* Try it
Each line of the data that mentions the string "middle" needs to be identified and copied.

* The input

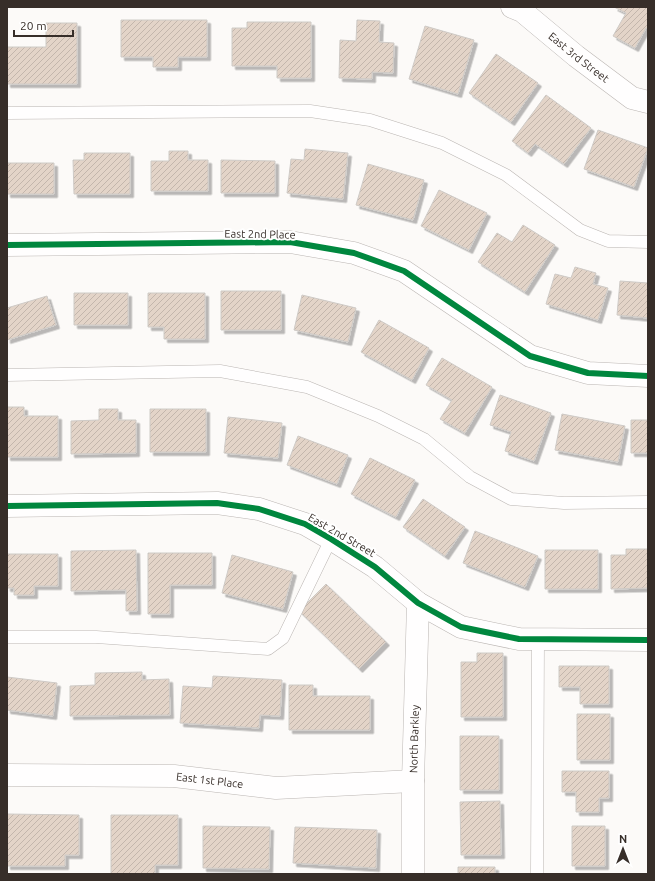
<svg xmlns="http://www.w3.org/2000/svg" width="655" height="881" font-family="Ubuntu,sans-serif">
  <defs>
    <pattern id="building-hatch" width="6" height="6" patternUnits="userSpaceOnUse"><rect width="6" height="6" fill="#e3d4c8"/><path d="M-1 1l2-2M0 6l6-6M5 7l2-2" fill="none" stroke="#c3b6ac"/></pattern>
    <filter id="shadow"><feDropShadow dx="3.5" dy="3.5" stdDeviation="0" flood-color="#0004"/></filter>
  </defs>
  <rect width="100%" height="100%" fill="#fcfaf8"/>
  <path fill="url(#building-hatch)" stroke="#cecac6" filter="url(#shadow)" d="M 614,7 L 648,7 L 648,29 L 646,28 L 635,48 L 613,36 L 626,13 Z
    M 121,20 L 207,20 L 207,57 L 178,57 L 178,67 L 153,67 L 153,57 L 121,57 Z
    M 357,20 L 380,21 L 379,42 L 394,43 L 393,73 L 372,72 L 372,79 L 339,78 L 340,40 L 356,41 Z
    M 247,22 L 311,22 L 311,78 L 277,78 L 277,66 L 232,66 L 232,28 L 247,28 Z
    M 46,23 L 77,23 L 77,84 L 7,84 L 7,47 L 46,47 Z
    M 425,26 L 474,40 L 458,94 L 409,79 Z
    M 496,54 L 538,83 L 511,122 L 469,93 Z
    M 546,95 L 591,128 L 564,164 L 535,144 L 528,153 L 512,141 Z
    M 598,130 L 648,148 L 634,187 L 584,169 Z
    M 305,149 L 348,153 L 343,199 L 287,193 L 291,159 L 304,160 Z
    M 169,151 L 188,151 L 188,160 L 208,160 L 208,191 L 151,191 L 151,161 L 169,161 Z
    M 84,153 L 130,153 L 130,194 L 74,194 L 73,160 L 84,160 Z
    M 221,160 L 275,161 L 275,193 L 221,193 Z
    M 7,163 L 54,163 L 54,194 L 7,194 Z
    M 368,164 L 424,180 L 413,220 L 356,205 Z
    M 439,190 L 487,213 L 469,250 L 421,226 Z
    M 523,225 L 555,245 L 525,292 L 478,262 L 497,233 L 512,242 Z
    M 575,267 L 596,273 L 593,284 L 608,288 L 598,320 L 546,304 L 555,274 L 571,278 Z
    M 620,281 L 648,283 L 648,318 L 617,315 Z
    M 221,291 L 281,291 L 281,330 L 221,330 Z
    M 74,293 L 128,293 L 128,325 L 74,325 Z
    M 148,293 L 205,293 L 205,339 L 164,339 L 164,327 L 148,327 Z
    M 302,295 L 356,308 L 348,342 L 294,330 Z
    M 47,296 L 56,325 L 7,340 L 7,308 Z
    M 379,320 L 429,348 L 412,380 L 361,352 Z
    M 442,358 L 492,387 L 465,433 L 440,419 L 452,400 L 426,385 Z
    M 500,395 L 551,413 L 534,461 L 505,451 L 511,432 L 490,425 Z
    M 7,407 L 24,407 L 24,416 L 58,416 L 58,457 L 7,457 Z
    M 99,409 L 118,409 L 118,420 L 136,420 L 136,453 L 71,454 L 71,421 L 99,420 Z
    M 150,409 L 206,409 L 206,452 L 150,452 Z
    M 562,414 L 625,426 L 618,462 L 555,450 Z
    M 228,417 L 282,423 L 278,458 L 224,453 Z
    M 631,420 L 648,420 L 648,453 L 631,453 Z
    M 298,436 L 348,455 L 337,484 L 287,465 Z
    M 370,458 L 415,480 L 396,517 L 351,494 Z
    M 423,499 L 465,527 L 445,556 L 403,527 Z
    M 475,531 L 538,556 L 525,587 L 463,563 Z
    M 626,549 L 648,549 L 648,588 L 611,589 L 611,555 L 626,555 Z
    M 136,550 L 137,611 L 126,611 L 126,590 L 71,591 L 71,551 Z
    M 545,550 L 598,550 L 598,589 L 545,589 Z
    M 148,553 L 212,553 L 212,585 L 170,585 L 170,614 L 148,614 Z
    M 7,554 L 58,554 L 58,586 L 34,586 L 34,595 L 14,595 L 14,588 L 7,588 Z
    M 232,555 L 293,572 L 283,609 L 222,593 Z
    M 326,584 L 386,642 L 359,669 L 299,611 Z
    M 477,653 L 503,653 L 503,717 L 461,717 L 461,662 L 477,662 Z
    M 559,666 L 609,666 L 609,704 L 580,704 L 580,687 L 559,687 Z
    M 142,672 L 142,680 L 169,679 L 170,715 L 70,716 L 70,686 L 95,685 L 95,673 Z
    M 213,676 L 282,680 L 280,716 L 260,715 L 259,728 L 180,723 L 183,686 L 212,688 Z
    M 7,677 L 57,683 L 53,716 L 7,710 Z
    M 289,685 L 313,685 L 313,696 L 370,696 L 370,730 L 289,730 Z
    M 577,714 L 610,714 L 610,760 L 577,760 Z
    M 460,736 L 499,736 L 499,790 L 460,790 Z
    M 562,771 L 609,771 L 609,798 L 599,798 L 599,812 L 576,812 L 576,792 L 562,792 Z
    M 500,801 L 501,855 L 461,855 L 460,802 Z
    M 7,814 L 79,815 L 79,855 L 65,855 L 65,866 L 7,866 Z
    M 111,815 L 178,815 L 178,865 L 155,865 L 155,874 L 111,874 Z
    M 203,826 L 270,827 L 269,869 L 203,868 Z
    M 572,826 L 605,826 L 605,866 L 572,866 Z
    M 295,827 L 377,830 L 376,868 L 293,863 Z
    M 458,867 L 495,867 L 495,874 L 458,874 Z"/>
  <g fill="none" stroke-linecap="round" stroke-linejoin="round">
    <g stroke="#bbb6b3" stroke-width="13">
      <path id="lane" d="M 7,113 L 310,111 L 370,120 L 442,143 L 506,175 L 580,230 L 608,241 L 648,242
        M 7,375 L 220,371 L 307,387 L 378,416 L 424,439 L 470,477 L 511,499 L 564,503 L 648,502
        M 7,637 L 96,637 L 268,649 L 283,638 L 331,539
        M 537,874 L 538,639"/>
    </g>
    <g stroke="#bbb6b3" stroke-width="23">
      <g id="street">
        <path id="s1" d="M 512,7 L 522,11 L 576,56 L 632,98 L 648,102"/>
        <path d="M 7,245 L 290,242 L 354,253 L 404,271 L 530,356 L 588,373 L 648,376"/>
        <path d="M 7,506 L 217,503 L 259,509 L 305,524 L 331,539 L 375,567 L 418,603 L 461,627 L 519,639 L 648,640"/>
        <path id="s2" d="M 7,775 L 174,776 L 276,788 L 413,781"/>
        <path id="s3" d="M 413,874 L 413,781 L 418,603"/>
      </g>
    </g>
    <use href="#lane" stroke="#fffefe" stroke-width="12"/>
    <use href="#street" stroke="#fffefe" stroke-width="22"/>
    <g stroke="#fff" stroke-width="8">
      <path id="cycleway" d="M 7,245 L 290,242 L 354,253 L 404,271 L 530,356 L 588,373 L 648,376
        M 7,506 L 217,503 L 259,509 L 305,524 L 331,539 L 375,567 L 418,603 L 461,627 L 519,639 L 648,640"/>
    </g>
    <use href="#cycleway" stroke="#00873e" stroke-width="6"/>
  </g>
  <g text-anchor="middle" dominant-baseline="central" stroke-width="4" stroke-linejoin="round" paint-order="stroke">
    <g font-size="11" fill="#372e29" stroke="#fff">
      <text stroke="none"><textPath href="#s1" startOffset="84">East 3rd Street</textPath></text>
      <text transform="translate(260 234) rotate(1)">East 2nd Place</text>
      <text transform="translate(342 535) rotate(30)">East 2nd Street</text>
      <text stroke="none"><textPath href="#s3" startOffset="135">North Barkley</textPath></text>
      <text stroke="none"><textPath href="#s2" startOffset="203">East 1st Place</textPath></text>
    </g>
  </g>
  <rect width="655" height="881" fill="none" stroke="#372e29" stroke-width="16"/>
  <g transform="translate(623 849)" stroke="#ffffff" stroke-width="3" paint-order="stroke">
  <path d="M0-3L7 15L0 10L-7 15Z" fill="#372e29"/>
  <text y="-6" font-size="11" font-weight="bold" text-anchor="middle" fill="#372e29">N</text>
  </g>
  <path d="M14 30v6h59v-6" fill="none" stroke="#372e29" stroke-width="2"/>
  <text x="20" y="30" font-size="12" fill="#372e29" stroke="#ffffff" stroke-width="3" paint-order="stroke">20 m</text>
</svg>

* Written solution
  <g text-anchor="middle" dominant-baseline="central" stroke-width="4" stroke-linejoin="round" paint-order="stroke">
  <text y="-6" font-size="11" font-weight="bold" text-anchor="middle" fill="#372e29">N</text>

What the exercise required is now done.